Гляжу, а конверты-то в большинстве и правда «басурманские». Оставалось только сказать «кхм-кхм» и стушеваться.
Пошел обустраивать жилье в родной уже Благовещенской башне. Скоро и Витька прилетел звать пить чай. Сад стоит в лесу подпорок – каждая ветвь обременена каким-то уж просто пугающим урожаем. Цветы буйствуют так, что на них тревожно смотреть – как-то это все вперебор. За столом новые люди. Я только что видел их, входя в монастырь, и невольно подумал, что православные лица так родственны, что хочется поклониться, – будто где-то недавно видел или был дружен да забыл. И вот, пожалуйста, они тут, у отца Зинона.

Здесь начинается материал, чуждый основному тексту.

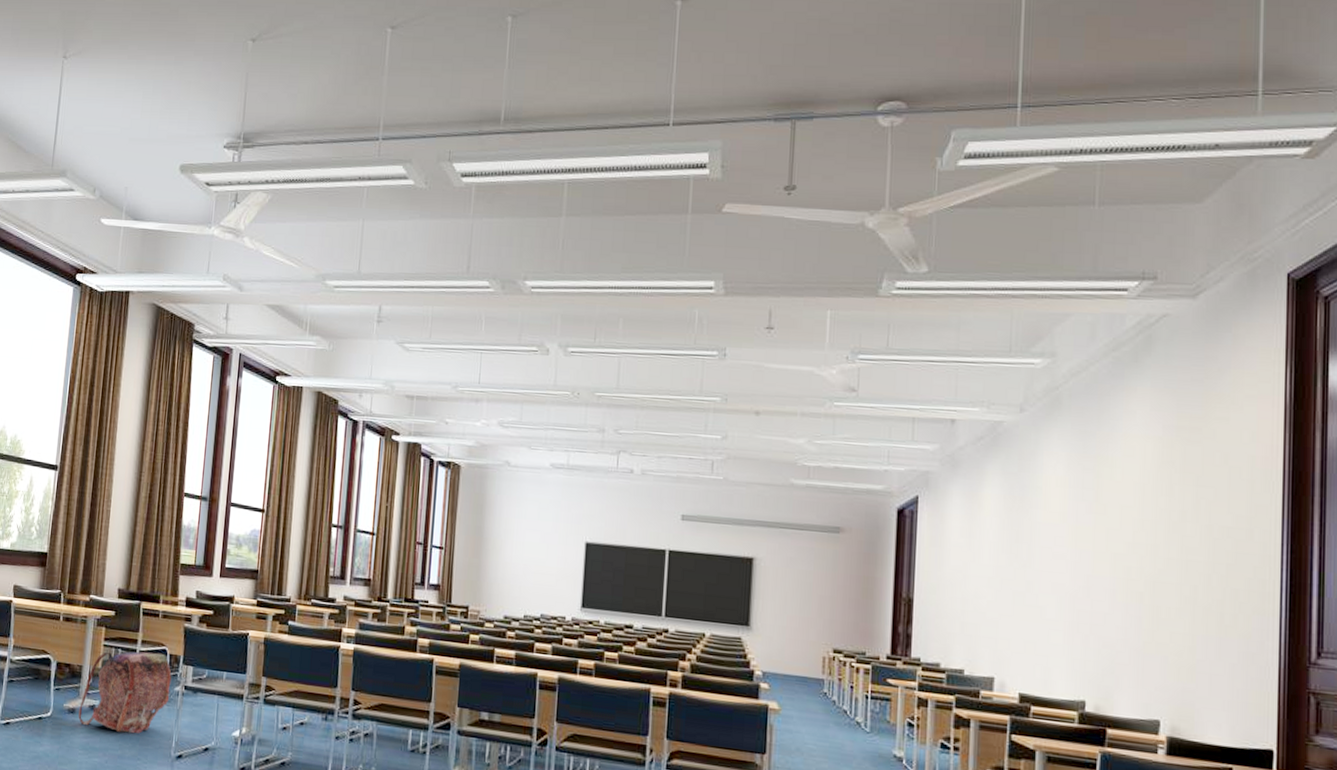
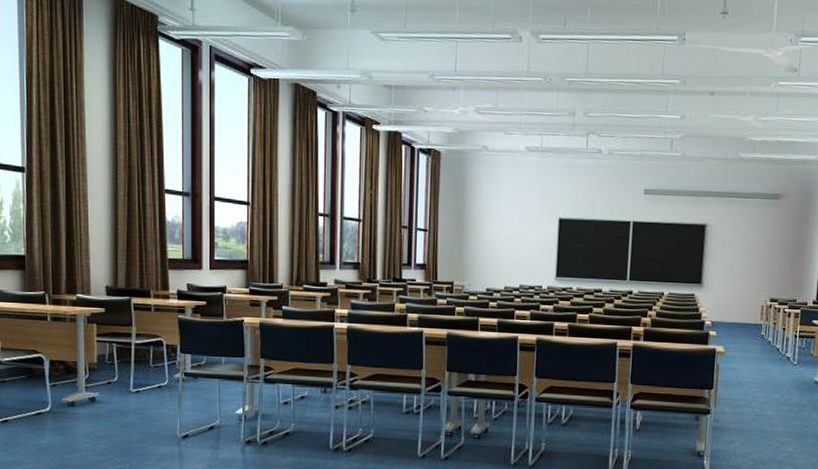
backpack: present [78,651,172,734] -> none [79,344,170,420]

…В начале восьмого становимся на вечерню. Часовня тесна всем, и даже от трех свечей душновато. Сначала Ваня открывает окно, потом дверь. Я уж за долгие годы в Церкви только-только сумел догадаться, что служба – это не полуневольная дань Богу, чтобы потом поскорее вернуться к своим делам, а именно главное дело и есть, именно единственно полное человеческое дело на земле, и стою без устали, и радуюсь слитности, и не могу насмотреться на отца Зинона, который в короткой мантии поверх серой рабочей рясы как-то особенно светло и легко чист, бесплотен. Вон Иван рядом стоит – литой, спело сбитый, шея колонной из воротника под черную крутую скобку волос – чистый Кирибеевич. Володя, несмотря на подрясник, насквозь москвич: очки, домашняя небрежность и даже здесь чуть ироническая свобода. Отец Иона строг, прям, чуть подчеркнуто серьезен – есть в этой опрятной ответственности что-то сродное молодым сельским учителям прошлого века. А батюшка давно где-то та-а-а-м, чего словом не обозначишь, и там у него светло и небесно. В природе этих состояний нет, в обычной жизни тоже – вот и не знаешь, чему уподобить.

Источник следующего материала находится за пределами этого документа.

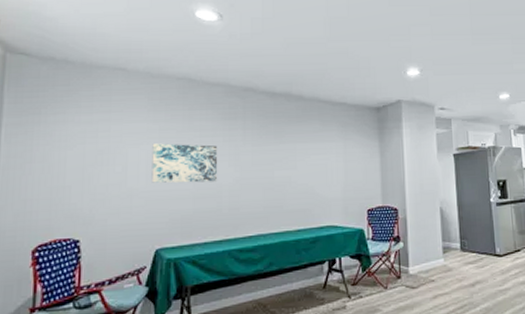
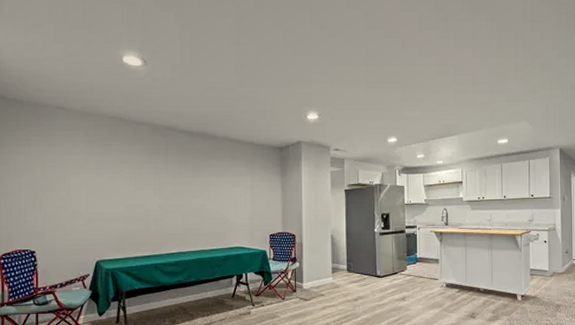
wall art: present [151,143,217,183] -> none [90,173,144,207]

Это мелькало мне в отце Николае с острова Залита, которого теперь все по Руси знают благодаря фильму «Храм». Но там еще легкая чистая старость, свет возраста и духа. А тут видно, что возраст-то и ни при чем, что они в чем-то более существенном с отцом Николаем братья и сверстники. Батюшка читает канон к Причащению, и я со страхом отступаю в себя.
Ухожу в башню, пытаюсь читать, пытаюсь уснуть – ни то ни другое не выходит. Сон наваливается за полчаса до того, как надо вставать к утрене. Бьет два, сторож Антоний стучит колотушкой (вероятно, той, что стучали еще в осьмнадцатом веке), звезда чуть рябит в правое окно, а когда встаю – в левое над лампадой глядит луна, и поле под ней таинственно и тускло – старая желтая медь хлебов и пыль дороги. Выхожу со свечой. Шорохи и трески. Свет свечи вязнет в слепой тьме башни, и снизу дышит жутью. Я боюсь и заглядывать в нижний этаж, в каменный его мешок. Но, ребячески испытывая себя, спускаюсь и, чуть коснувшись пола, пулей вылетаю обратно. Дверь гремит за мной так, что кажется, перебудит весь монастырь.

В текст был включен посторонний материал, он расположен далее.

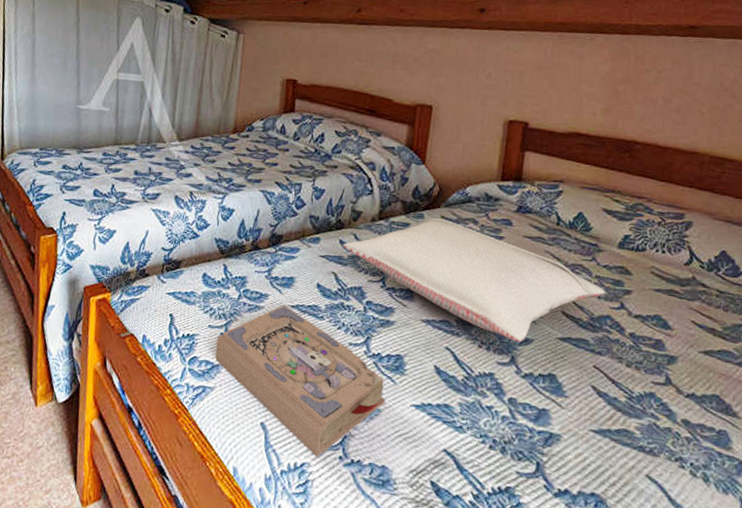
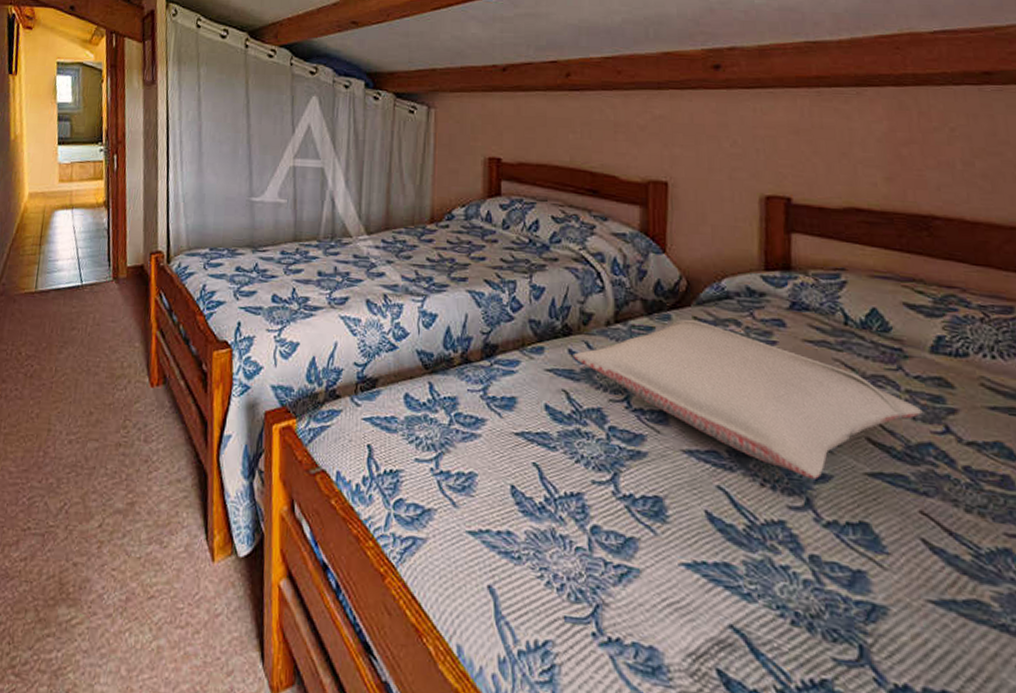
book: present [215,305,386,457] -> none [426,432,646,633]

Звезды высоко, мелкие – зола золой. Пробегает в часовню батюшка. Идут Иван, Володя в своих подрясниках, черные на черном, ночью из ночи, белеет одно лицо. Витька уже горбится на скамеечке в часовне. Без четверти три начинаем утреню.
Часы бьют четыре… пять… Из двери тянет сквозняком, и в поклонах я улавливаю, что на крыльце кто-то молится с нами. В окнах проступает тусклый аквариумный свет. Я гоню от себя зрительное слушание канонов и псалмов, но ум все равно сторожит повод к восхищению: «Сии на колесницах, и сии на конех, мы же во имя Господа Бога нашего призовем…» Колеблются тени, темный старый Деисус на одной доске поражает скорбью Спасителя и умоляющих за нас Иоанна и Марии, Гавриила и Михаила, Петра и Павла, словно им страшно просить, а Ему почти не по силам простить – великое напряжение скорби о человеке. Свечи нагорают, и иногда тянется рука Володи или Ивана – поправить. Пение собранно и покойно.